TASK PROMPT >>
Convert the lines of the items below, from the line containing "住まい・住宅・住宅ローン" through the line containing "Man sollte das Problem von Senfalgen wirklich", inclusive, into a Markdown table with the columns Number and Text. Number each line, and leave out blank lines and the pictures.

DATASET EXTRACT >>
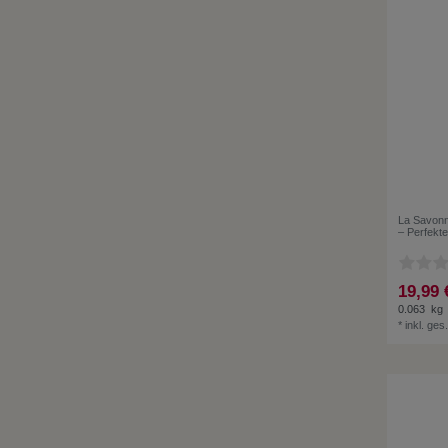
La Savonn
– Perfekte
19,99 
0.063
kg
*
inkl. ges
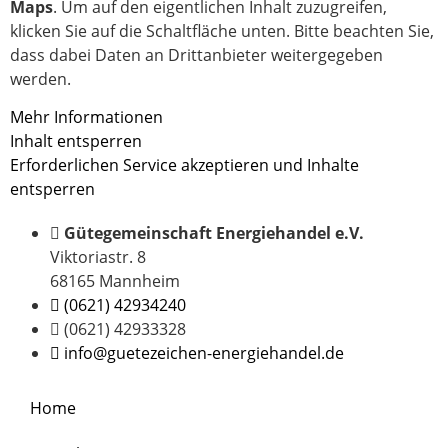
Maps
. Um auf den eigentlichen Inhalt zuzugreifen,
klicken Sie auf die Schaltfläche unten. Bitte beachten Sie,
dass dabei Daten an Drittanbieter weitergegeben
werden.
Mehr Informationen
Inhalt entsperren
Erforderlichen Service akzeptieren und Inhalte
entsperren
Gütegemeinschaft Energiehandel e.V.
Viktoriastr. 8
68165 Mannheim
(0621) 42934240
(0621) 42933328
info@guetezeichen-energiehandel.de
Home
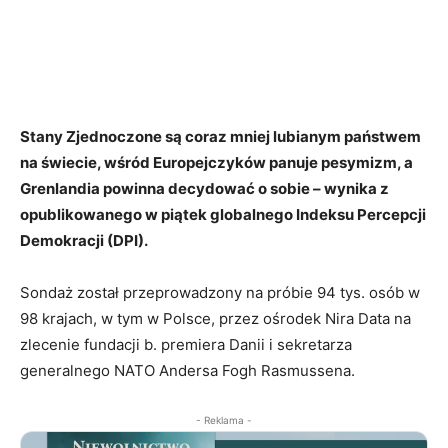
Stany Zjednoczone są coraz mniej lubianym państwem
na świecie, wśród Europejczyków panuje pesymizm, a
Grenlandia powinna decydować o sobie – wynika z
opublikowanego w piątek globalnego Indeksu Percepcji
Demokracji (DPI).
Sondaż został przeprowadzony na próbie 94 tys. osób w
98 krajach, w tym w Polsce, przez ośrodek Nira Data na
zlecenie fundacji b. premiera Danii i sekretarza
generalnego NATO Andersa Fogh Rasmussena.
- Reklama -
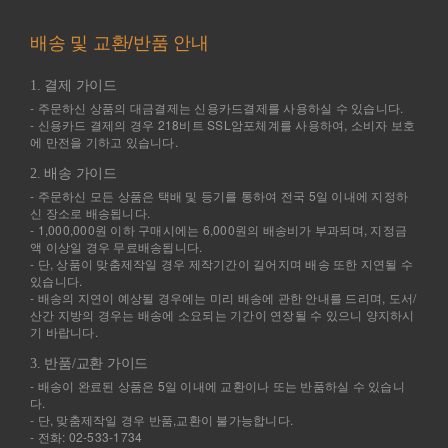
배송 및 교환/반품 안내
1. 결제 가이드
- 주문하신 상품의 대금결제는 신용카드결제를 사용하실 수 있습니다.
- 신용카드 결제의 경우 218비트 SSL암포체계를 사용하여, 소비자 보호
에 만전을 기하고 있습니다.
2. 배송 가이드
- 주문하신 모든 상품은 택배 및 등기를 통하여 전국 5일 이내에 지정하
신 장소로 배송됩니다.
- 1,000,000원 이하 구매시에는 6,000원의 배송비가 부과되며, 지정금
액 이상일 경우 무료배송됩니다.
- 단, 상품이 맞춤제작일 경우 제작기간이 길어지며 배송 또한 지연될 수
있습니다.
- 배송의 지연이 예상될 경우에는 미리 배송에 관한 안내를 드리며, 도서/
산간 지방의 경우는 배송에 소요되는 기간이 연장될 수 있으니 양지하시
기 바랍니다.
3. 반품/교환 가이드
- 배송이 완료된 상품은 5일 이내에 교환이나 또는 반품하실 수 있습니
다.
- 단, 맞춤제작일 경우 반품,교환이 불가능합니다.
- 전화: 02-533-1734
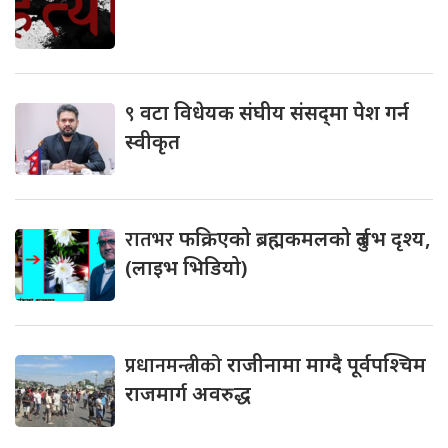
९
वटा विधेयक संघीय संसद्‌मा पेश गर्न
स्वीकृत
रातभर
फक्रिएको ब्रह्मकमलको दुर्लभ दृश्य,
(लाइभ भिडियो)
प्रधानमन्त्रीको
राजीनामा माग्दै पूर्वपश्चिम
राजमार्ग अवरुद्ध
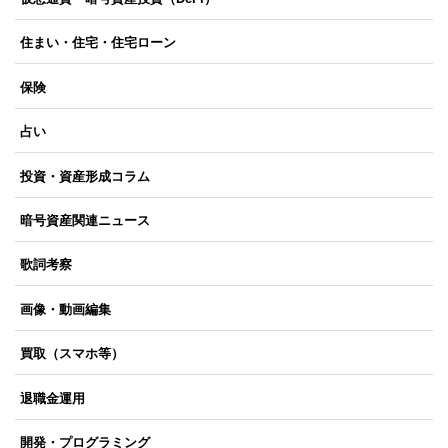
住まい・住宅・住宅ローン
保険
占い
投資・資産形成コラム
暗号資産関連ニュース
歌詞考察
画像・動画編集
買取（スマホ等）
退職金運用
開発・プログラミング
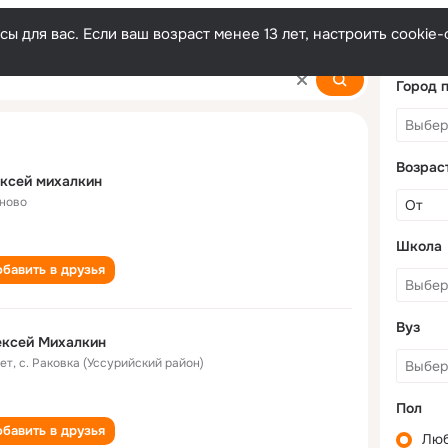
ы для вас. Если ваш возраст менее 13 лет, настроить cooki
n
Город 
Возрас
ксей михалкин
ново
Школа
бавить в друзья
Вуз
ексей Михалкин
лет
,
с. Раковка (Уссурийский район)
Пол
бавить в друзья
Лю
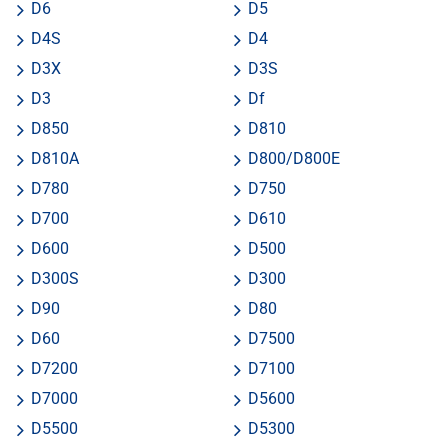
D6
D5
D4S
D4
D3X
D3S
D3
Df
D850
D810
D810A
D800/D800E
D780
D750
D700
D610
D600
D500
D300S
D300
D90
D80
D60
D7500
D7200
D7100
D7000
D5600
D5500
D5300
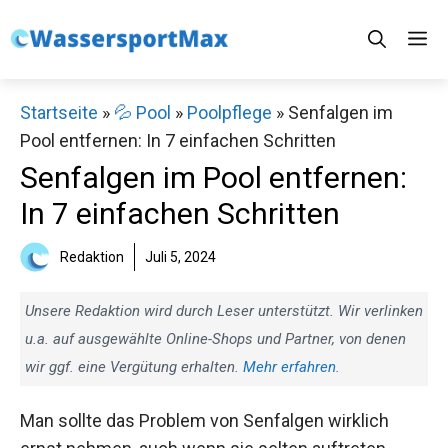
Zum
M
Inhalt
springen
Startseite
»
💦 Pool
»
Poolpflege
»
Senfalgen im
Pool entfernen: In 7 einfachen Schritten
Senfalgen im Pool entfernen:
In 7 einfachen Schritten
Redaktion
Juli 5, 2024
Unsere Redaktion wird durch Leser unterstützt. Wir verlinken
u.a. auf ausgewählte Online-Shops und Partner, von denen
wir ggf. eine Vergütung erhalten.
Mehr erfahren.
Man sollte das Problem von Senfalgen wirklich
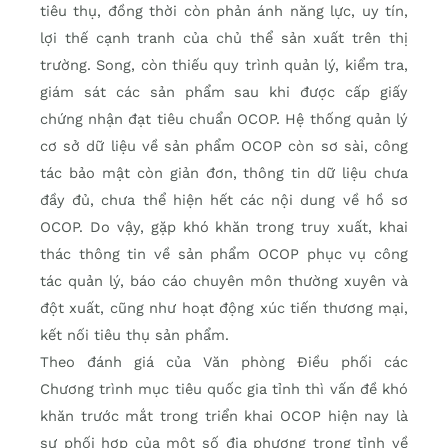
tiêu thụ, đồng thời còn phản ánh năng lực, uy tín,
lợi thế cạnh tranh của chủ thể sản xuất trên thị
trường. Song, còn thiếu quy trình quản lý, kiểm tra,
giám sát các sản phẩm sau khi được cấp giấy
chứng nhận đạt tiêu chuẩn OCOP. Hệ thống quản lý
cơ sở dữ liệu về sản phẩm OCOP còn sơ sài, công
tác bảo mật còn giản đơn, thông tin dữ liệu chưa
đầy đủ, chưa thể hiện hết các nội dung về hồ sơ
OCOP. Do vậy, gặp khó khăn trong truy xuất, khai
thác thông tin về sản phẩm OCOP phục vụ công
tác quản lý, báo cáo chuyên môn thường xuyên và
đột xuất, cũng như hoạt động xúc tiến thương mại,
kết nối tiêu thụ sản phẩm.
Theo đánh giá của Văn phòng Điều phối các
Chương trình mục tiêu quốc gia tỉnh thì vấn đề khó
khăn trước mắt trong triển khai OCOP hiện nay là
sự phối hợp của một số địa phương trong tỉnh về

ANSWER BELOW >>
| Number | Text |
|---|---|
| 1 | 住まい・住宅・住宅ローン |
| 2 | 保険 |
| 3 | 占い |
| 4 | 投資・資産形成コラム |
| 5 | 暗号資産関連ニュース |
| 6 | 歌詞考察 |
| 7 | 画像・動画編集 |
| 8 | 買取（スマホ等） |
| 9 | 退職金運用 |
| 10 | 開発・プログラミング |
| 11 | ы для вас. Если ваш возраст менее 13 лет, настроить cooki |
| 12 | n |
| 13 | Город  |
| 14 | Возрас |
| 15 | ксей михалкин |
| 16 | ново |
| 17 | Школа |
| 18 | бавить в друзья |
| 19 | Вуз |
| 20 | ексей Михалкин |
| 21 | лет |
| 22 | , |
| 23 | с. Раковка (Уссурийский район) |
| 24 | Пол |
| 25 | бавить в друзья |
| 26 | Лю |
| 27 | D6 |
| 28 | D5 |
| 29 | D4S |
| 30 | D4 |
| 31 | D3X |
| 32 | D3S |
| 33 | D3 |
| 34 | Df |
| 35 | D850 |
| 36 | D810 |
| 37 | D810A |
| 38 | D800/D800E |
| 39 | D780 |
| 40 | D750 |
| 41 | D700 |
| 42 | D610 |
| 43 | D600 |
| 44 | D500 |
| 45 | D300S |
| 46 | D300 |
| 47 | D90 |
| 48 | D80 |
| 49 | D60 |
| 50 | D7500 |
| 51 | D7200 |
| 52 | D7100 |
| 53 | D7000 |
| 54 | D5600 |
| 55 | D5500 |
| 56 | D5300 |
| 57 | Zum |
| 58 | M |
| 59 | Inhalt |
| 60 | springen |
| 61 | Startseite |
| 62 | » |
| 63 | 💦 Pool |
| 64 | » |
| 65 | Poolpflege |
| 66 | » |
| 67 | Senfalgen im |
| 68 | Pool entfernen: In 7 einfachen Schritten |
| 69 | Senfalgen im Pool entfernen: |
| 70 | In 7 einfachen Schritten |
| 71 | Redaktion |
| 72 | Juli 5, 2024 |
| 73 | Unsere Redaktion wird durch Leser unterstützt. Wir verlinken |
| 74 | u.a. auf ausgewählte Online-Shops und Partner, von denen |
| 75 | wir ggf. eine Vergütung erhalten. |
| 76 | Mehr erfahren. |
| 77 | Man sollte das Problem von Senfalgen wirklich |